The problem was that our house was still dark and cold and we could tell from the damage on the streets that power was not going to be coming back anytime soon.

Time to think of a plan B.

By then we had heard that the Red Cross had opened a shelter at Nashua High School North, so we took the kids down there (dodging a few large limbs in the road along the way.) Our intention was to warm up, recharge the phones and then go back to the house. But with the temperatures dropping, and after some cajoling from the girls, we decided to spend the night.

We've been here ever since.

Our kids are not new to a shelter experience, we came to the Red Cross shelter during the ice storm a few years ago and my youngest were actually looking forward to being here again. A Red Cross shelter meant food and games with other kids, a chance to camp out indoors. It's an adventure.

My kids know what to expect, but it occurs to me that there might be some of you out there who don't know what a Red Cross Shelter offers.

First and foremost, it's a warm place to be where you can spend a few hours or a few nights. They have warm showers, outlets for electrical equipment and limited Internet (alas, because of the school, you will not be able to get onto Facebook, much to one of my son's dismay.) My husband Marc has been able to take conference calls and do his work here. I've been able to write for my blog.

Meals are served three times a day and there are snacks, fruit, and hot drinks available throughout the day. All food and services are at no cost.

If you choose to spend the night you will be assigned a camping cot and given a blanket. We found out the first night that that single blanket was not enough to keep up warm due to the ceiling fans in the gym so we went to the house the next day to get additional blankets, sleeping bags, and pillows. Cots are set up in the gym with families forming little “camps.” Everyone sleeps in the same room and during the evening there is always a Red Cross volunteer patrolling the gym. It takes a little getting used to sleeping arrangements like that, but quite honestly, it's no worse than when I slept in the same cabin with a bunch of teenage girls at Camp Mi-Ti-Na.

Showers are in the women and men's gym locker areas. If you need soap and shampoo they have kits to give you. Towels are also available.

During the day you are free to sign out and leave and many of us do. We've been going back to our house daily to check on the dog, rabbit, and chickens. My son Trevor, leaves to go to gymnastics and then returns late in the evening after the practice is over. If people need to come back, no problem, just let the front desk know you've returned.

Various people have come and gone. A small cheer goes up from all when we hear that someone's electricity has returned. Good for you, you've won a lottery.

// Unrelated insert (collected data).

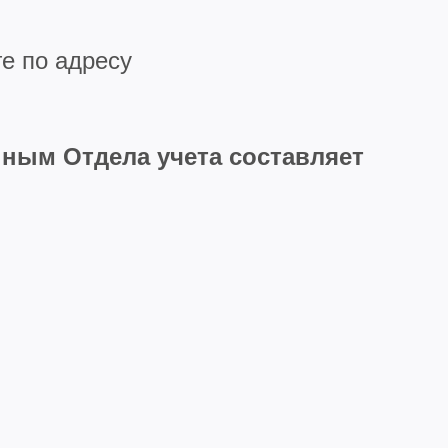
е по адресу
нным Отдела учета составляет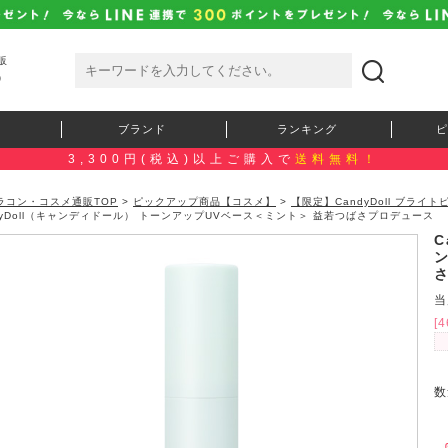
販
）
ブランド
ランキング
ピ
3,300円(税込)以上ご購入で
送料無料！
ラコン・コスメ通販TOP
>
ピックアップ商品【コスメ】
>
【限定】CandyDoll ブラ
dyDoll（キャンディドール） トーンアップUVベース＜ミント＞ 益若つばさプロデュース
C
当
[
数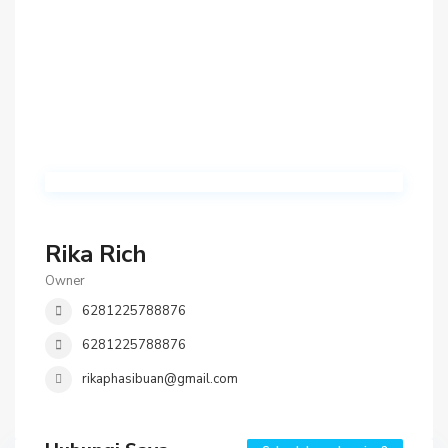
Rika Rich
Owner
6281225788876
6281225788876
rikaphasibuan@gmail.com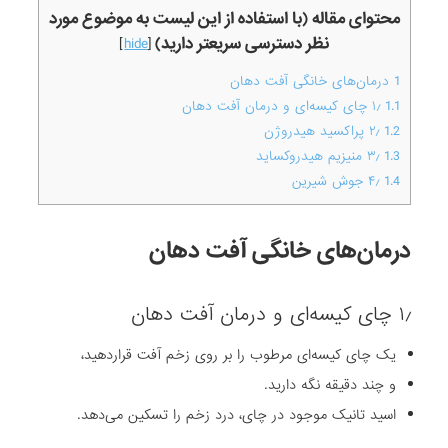
محتوای مقاله (با استفاده از این لیست به موضوع مورد
نظر دسترسی سریعتر دارید)
]
hide
[
1
درمان‌های خانگی آفت دهان
1.1
۱٫ چای کیسه‌ای و درمان آفت دهان
1.2
۲٫ پراکسید هیدروژن
1.3
۳٫ منیزیم هیدروکساید
1.4
۴٫ جوش شیرین
درمان‌های خانگی آفت دهان
۱٫ چای کیسه‌ای و درمان آفت دهان
یک چای کیسه‌ای مرطوب را بر روی زخم آفت قراردهید،
و چند دقیقه نگه دارید.
اسید تانیک موجود در چای، درد زخم را تسکین می‌دهد.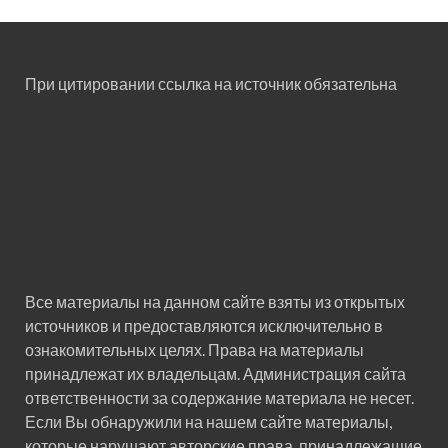
При цитировании ссылка на источник обязательна
Все материалы на данном сайте взяты из открытых
источников и предоставляются исключительно в
ознакомительных целях. Права на материалы
принадлежат их владельцам. Администрация сайта
ответственности за содержание материала не несет.
Если Вы обнаружили на нашем сайте материалы,
которые нарушают авторские права, принадлежащие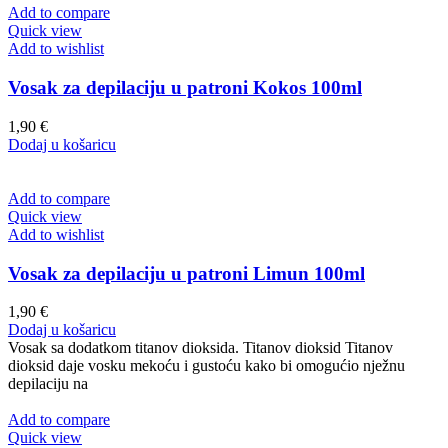
Add to compare
Quick view
Add to wishlist
Vosak za depilaciju u patroni Kokos 100ml
1,90
€
Dodaj u košaricu
Add to compare
Quick view
Add to wishlist
Vosak za depilaciju u patroni Limun 100ml
1,90
€
Dodaj u košaricu
Vosak sa dodatkom titanov dioksida. Titanov dioksid Titanov
dioksid daje vosku mekoću i gustoću kako bi omogućio nježnu
depilaciju na
Add to compare
Quick view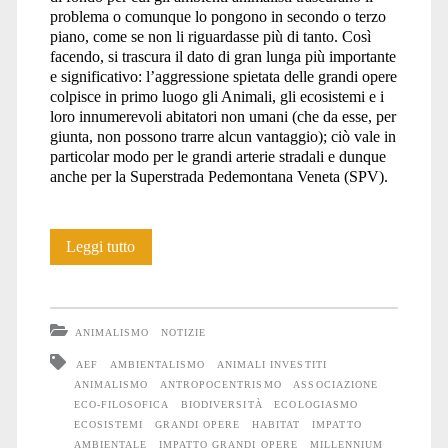
problema o comunque lo pongono in secondo o terzo
piano, come se non li riguardasse più di tanto. Così
facendo, si trascura il dato di gran lunga più importante
e significativo: l’aggressione spietata delle grandi opere
colpisce in primo luogo gli Animali, gli ecosistemi e i
loro innumerevoli abitatori non umani (che da esse, per
giunta, non possono trarre alcun vantaggio); ciò vale in
particolar modo per le grandi arterie stradali e dunque
anche per la Superstrada Pedemontana Veneta (SPV).
Grandi
Leggi tutto
opere:
un
ANIMALISMO
NOTIZIE
aspetto
AEF
AMBIENTALISMO
ANIMALI INVESTITI
ANIMALISMO
ANTROPOCENTRISMO
ASSOCIAZIONE
della
ECO-FILOSOFICA
BIODIVERSITÀ
ECOLOGIASMO
guerra
ECOSISTEMI
GRANDI OPERE
HABITAT
IMPATTO
AMBIENTALE
IMPATTO GRANDI OPERE
MILLENNIUM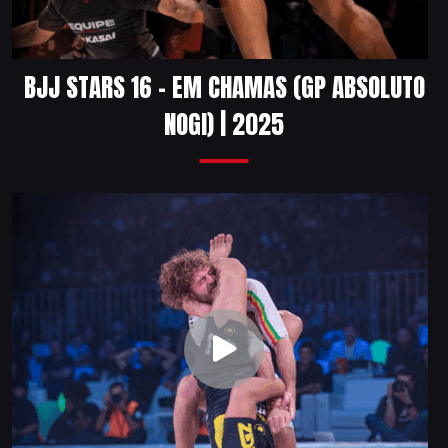
BJJ STARS 16 – EM CHAMAS (GP ABSOLUTO
NOGI) | 2025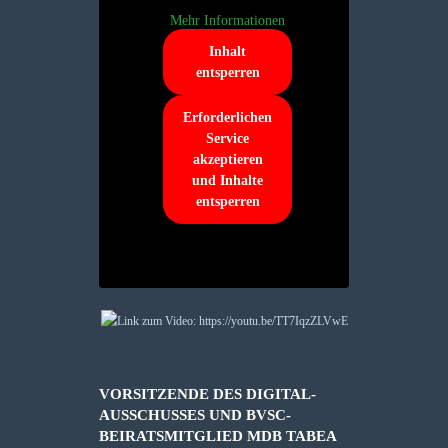
Mehr Informationen
Inhalt
entsperren
Erforderlichen
Service
akzeptieren
und Inhalte
entsperren
VORSITZENDE DES DIGITAL-
AUSSCHUSSES UND BVSC-
BEIRATSMITGLIED MDB TABEA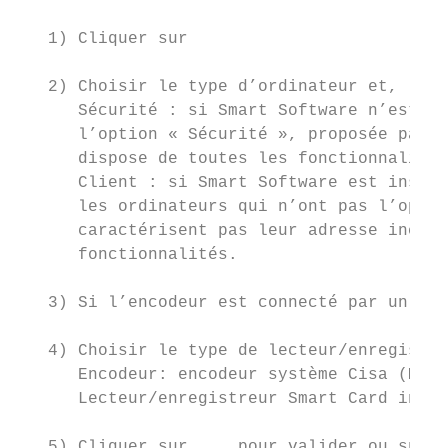
   1) Cliquer sur

   2) Choisir le type d’ordinateur et, le c
      Sécurité : si Smart Software n’est in
      l’option « Sécurité », proposée par d
      dispose de toutes les fonctionnalités
      Client : si Smart Software est instal
      les ordinateurs qui n’ont pas l’optio
      caractérisent pas leur adresse incrém
      fonctionnalités.

   3) Si l’encodeur est connecté par un por
   4) Choisir le type de lecteur/enregistre
      Encodeur: encodeur système Cisa (M180
      Lecteur/enregistreur Smart Card intég
   5) Cliquer sur     pour valider ou sur  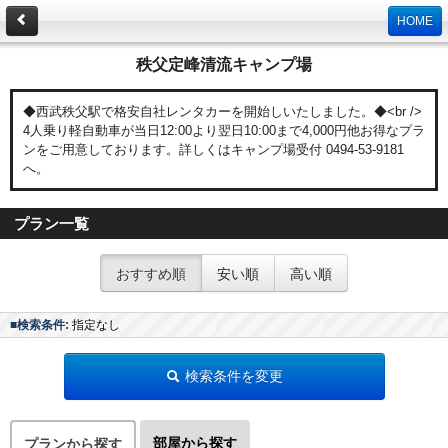
HOME
秩父定峰清流キャンプ場
◆西武秩父駅で格安自社レンタカーを開始しいたしました。◆<br />
4人乗り軽自動車が当日12:00より翌日10:00まで4,000円他お得なプラ
ンをご用意しております。詳しくはキャンプ場受付 0494-53-9181
へ。
プラン一覧
おすすめ順
安い順
高い順
■検索条件:
指定なし
検索条件を変更
部屋から探す
プランから探す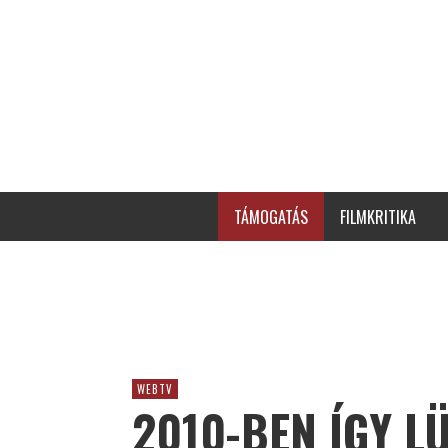
TÁMOGATÁS
FILMKRITIKA
WEBTV
2010-BEN ÍGY L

As the couple whose cots were near ours and who left this afternoon to go back to their apartment said to me, “This was our first time ever at a shelter and it has been one of the most interesting experiences in my life. In the future, I wouldn't hesitate to come to a shelter. More people need to know about what is offered here and how it can be used. You should write about this, Wendy, and let them know.”

About the Shelter:

The Nashua Emergency Shelter, located off the Everett Turnpike, Exit 6, is set up at Nashua High School North, 10 Chuck Druding Drive. It will remain open indefinitely, according to shelter manager Sylvia Gale. It's pet friendly; just make sure you bring your own animal accommodations, including a crate, leash, food and feeding dishes, said Gale.

By the numbers: The shelter housed 91 residents overnight Monday and 69 on Tuesday, feeding 79 on Wednesday morning for breakfast, and 83 for lunch.

"There is a steady progression of departures as people find out their power is back on," said Gale. "That's the goal."